4.1.3. Reconstruction Error Analysis

The third experiment is an analysis of multichannel autoencoders to explore the process by which autoencoders Zn and Za accurately reconstruct samples from both normal and attack classes. It can be seen from the autoencoder that Zn is more accurate in reconstructing standard samples than attacking samples, while Za has the opposite effect performance [20]. Thus, it is demonstrated that using a multichannel autoencoder to train standard samples and attack samples separately can launch information that helps to distinguish the two classes. Furthermore, it is also observed from the figure that our method has superior advantage to the number of autoencoder-based samples in both categories.

4.1.4. Intrusion Detection Algorithms

The fourth experiment compares the method in this paper with several intrusion detection algorithms, such as DNN, AIDA, CNN-1D, Gray-scale, WnD, and MDPCA-DBN.

Figures 68 show the different intrusion detection algorithms in three data along with Tables 4 and 5.

Comparison of test results on the set: as can be seen from the figure, the accuracy and F-score results of the method in this paper are generally better than those of the comparison methods on the three datasets, which fully demonstrates the effectiveness and superiority of the way in this paper.

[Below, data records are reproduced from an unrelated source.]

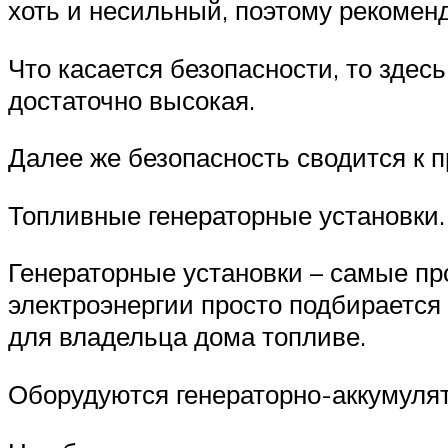
хоть и несильный, поэтому рекомен
Что касается безопасности, то здес
достаточно высокая.
Далее же безопасность сводится к 
Топливные генераторные установки.
Генераторные установки – самые пр
электроэнергии просто подбираетс
для владельца дома топливе.
Оборудуются генераторно-аккумуля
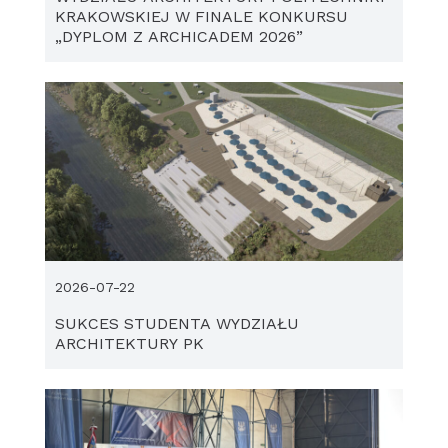
KRAKOWSKIEJ W FINALE KONKURSU
„DYPLOM Z ARCHICADEM 2026”
2026-07-22
SUKCES STUDENTA WYDZIAŁU
ARCHITEKTURY PK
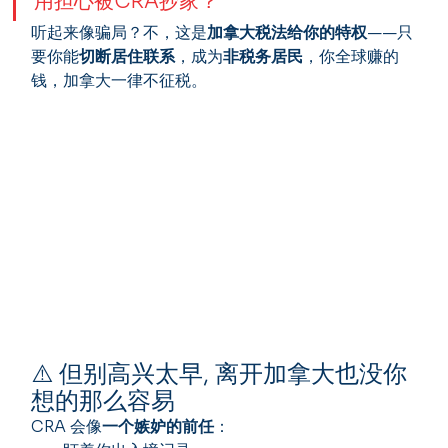
用担心被CRA抄家？
听起来像骗局？不，这是
加拿大税法给你的特权
——只
要你能
切断居住联系
，成为
非税务居民
，你全球赚的
钱，加拿大一律不征税。
⚠️ 但别高兴太早, 离开加拿大也没你
想的那么容易
CRA 会像
一个嫉妒的前任
：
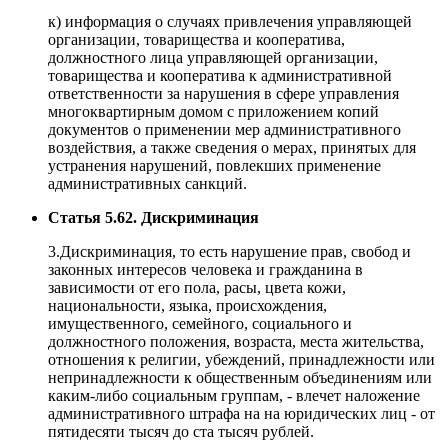
к) информация о случаях привлечения управляющей
организации, товарищества и кооператива,
должностного лица управляющей организации,
товарищества и кооператива к административной
ответственности за нарушения в сфере управления
многоквартирным домом с приложением копий
документов о применении мер административного
воздействия, а также сведения о мерах, принятых для
устранения нарушений, повлекших применение
административных санкций.
Статья 5.62. Дискриминация
3.Дискриминация, то есть нарушение прав, свобод и
законных интересов человека и гражданина в
зависимости от его пола, расы, цвета кожи,
национальности, языка, происхождения,
имущественного, семейного, социального и
должностного положения, возраста, места жительства,
отношения к религии, убеждений, принадлежности или
непринадлежности к общественным объединениям или
каким-либо социальным группам, - влечет наложение
административного штрафа на на юридических лиц - от
пятидесяти тысяч до ста тысяч рублей.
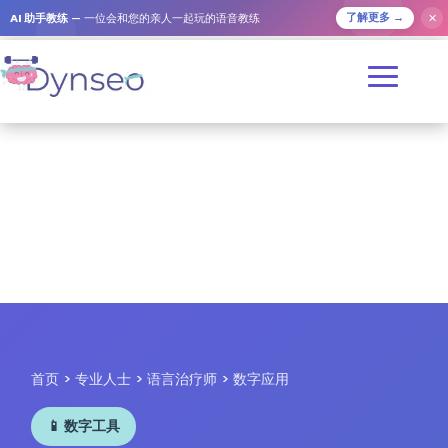
✕
AI 助手教练
— 一位会和您的亲人一起玩的语音教练
了解更多 →
首页 > 专业人士 > 语言治疗师 > 数字应用
📱 数字工具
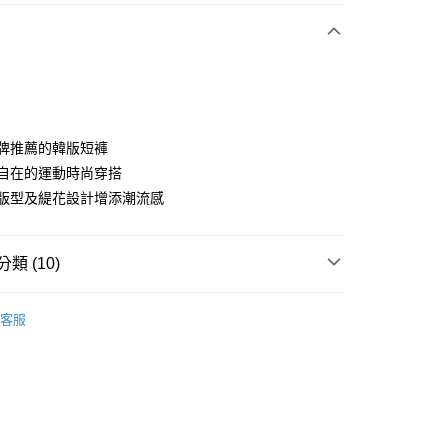
付款
為品牌推薦的韓版短褲
隨性自在的運動時尚穿搭
獨特版型及緹花設計增添潮流感
分期
你分期使用說明】
享後付
類 (10)
由台灣大哥大提供，台灣大哥大用戶可立即使用無須另外申請。
式選擇「大哥付你分期」，訂單成立後會自動跳轉到大哥付的交易
證手機門號後，選擇欲分期的期數、繳款截止日，確認付款後即
sportif
女裝 | 褲子/裙裝
FTEE先享後付」】
。
客服
先享後付是「在收到商品之後才付款」的支付方式。 讓您購物簡單
sportif
准額度、可分期數及費用金額請依後續交易確認頁面所載為準。
潮流選品｜潮流運動
心！
立30分鐘內，如未前往確認交易或遇審核未通過，訂單將自動取
：不需註冊會員、不需綁卡、不需儲值。
sportif
📍春夏單品專區
「轉專審核」未通過狀況，表示未達大哥付你分期系統評分，恕
：只要手機號碼，簡訊認證，即可結帳。
評估內容。
：先確認商品／服務後，再付款。
sportif
📍網路獨家最低6折起
式說明】
付款
項不併入電信帳單，「大哥付你分期」於每月結算日後寄送繳費提
EE先享後付」結帳流程】
sportif
✈️韓國流行同步上線
方式選擇「AFTEE先享後付」後，將跳轉至「AFTEE先享後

Furthermore, the only exception observed from the figure is on the KDDCUP99 dataset, where the results of our method are in suboptimal solutions, and the DNN model has the best accuracy and F-score.

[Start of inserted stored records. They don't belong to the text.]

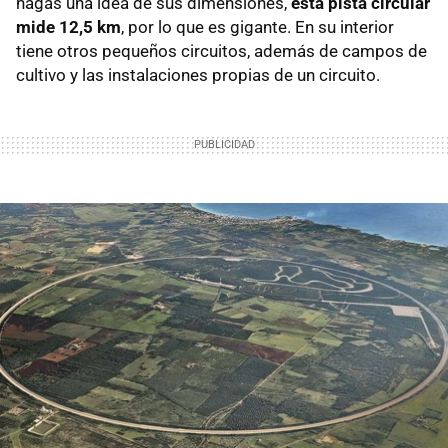
hagas una idea de sus dimensiones,
esta pista circular
mide 12,5 km
, por lo que es gigante. En su interior
tiene otros pequeños circuitos, además de campos de
cultivo y las instalaciones propias de un circuito.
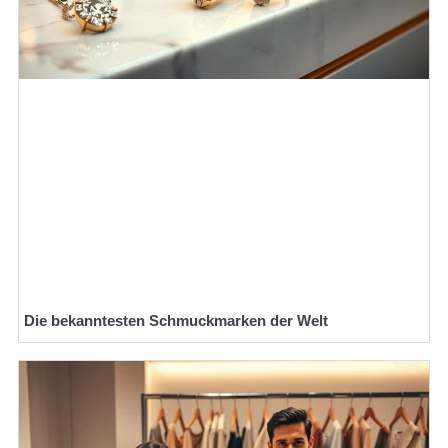
Die bekanntesten Schmuckmarken der Welt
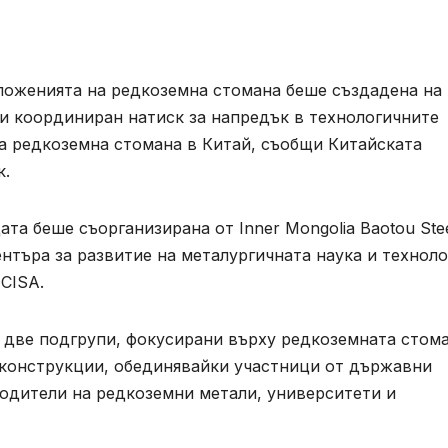
иложенията на редкоземна стомана беше създадена на
и координиран натиск за напредък в технологичните
 редкоземна стомана в Китай, съобщи Китайската
к.
та беше съорганизирана от Inner Mongolia Baotou Ste
нтъра за развитие на металургичната наука и техноло
CISA.
 две подгрупи, фокусирани върху редкоземната стом
 конструкции, обединявайки участници от държавни
водители на редкоземни метали, университети и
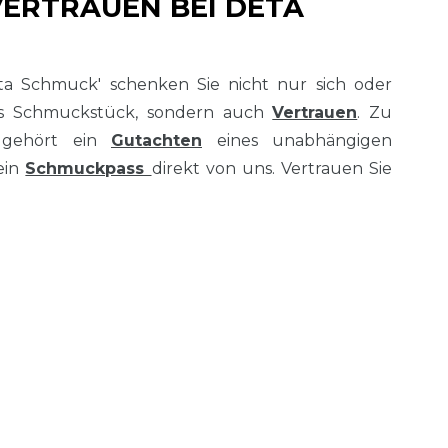
VERTRAUEN BEI DETA
ta Schmuck' schenken Sie nicht nur sich oder
es Schmuckstück, sondern auch
Vertrauen
. Zu
 gehört ein
Gutachten
eines unabhängigen
ein
Schmuckpass
direkt von uns. Vertrauen Sie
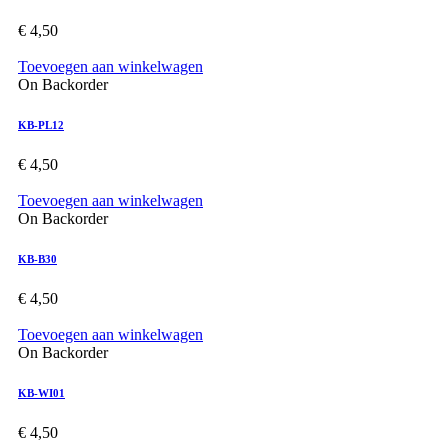
€
4,50
Toevoegen aan winkelwagen
On Backorder
KB-PL12
€
4,50
Toevoegen aan winkelwagen
On Backorder
KB-B30
€
4,50
Toevoegen aan winkelwagen
On Backorder
KB-WI01
€
4,50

This is because DNN learns an intrusion detection model through a deep neural network and text representation and then captures context- and sequence-related knowledge in system calls. The model goes through an optimization process to find the network’s best parameters and topology. Therefore, the higher accuracy of DNNs on the KDDCUP99 dataset can be attributed to the text representation method and the topology and parameter settings of the determined architectures. These accuracy and F-score values are shown in Table 6.

5. Conclusion

Multichannel autoencoder deep learning is proposed here as an intrusion detection approach to address the low accuracy and high false-positive rate that currently plague intrusion detection systems. A successful detection model is built by combining an unsupervised stage in which two autoencoders are trained with average traffic and an attack traffic stage in which cross-channel feature dependency is supervised. The architecture of a one-dimensional CNN model is improved using a genetic technique in this study. As a result of the experiments detailed in this article, the accuracy of this method in intrusion detection systems was greatly enhanced when compared to other methods studied. The encoders then generate new feature vectors, which are combined into a multichannel feature vector representation and fed into a one-dimensional CNN network to learn about any channel-to-channel correlations. For improved intrusion detection performance while preserving the model’s flexibility, this research employs a genetic approach to optimize the one-dimensional CNN model’s topology. Compared to other approaches tested, this one’s accuracy in intrusion detection systems was significantly improved as a consequence of the experiments described in this study.

Data Availability

The data shall be made available from the corresponding author upon request.

Conflicts of Interest

The authors declare that they have no conflicts of interest regarding the publication of this paper.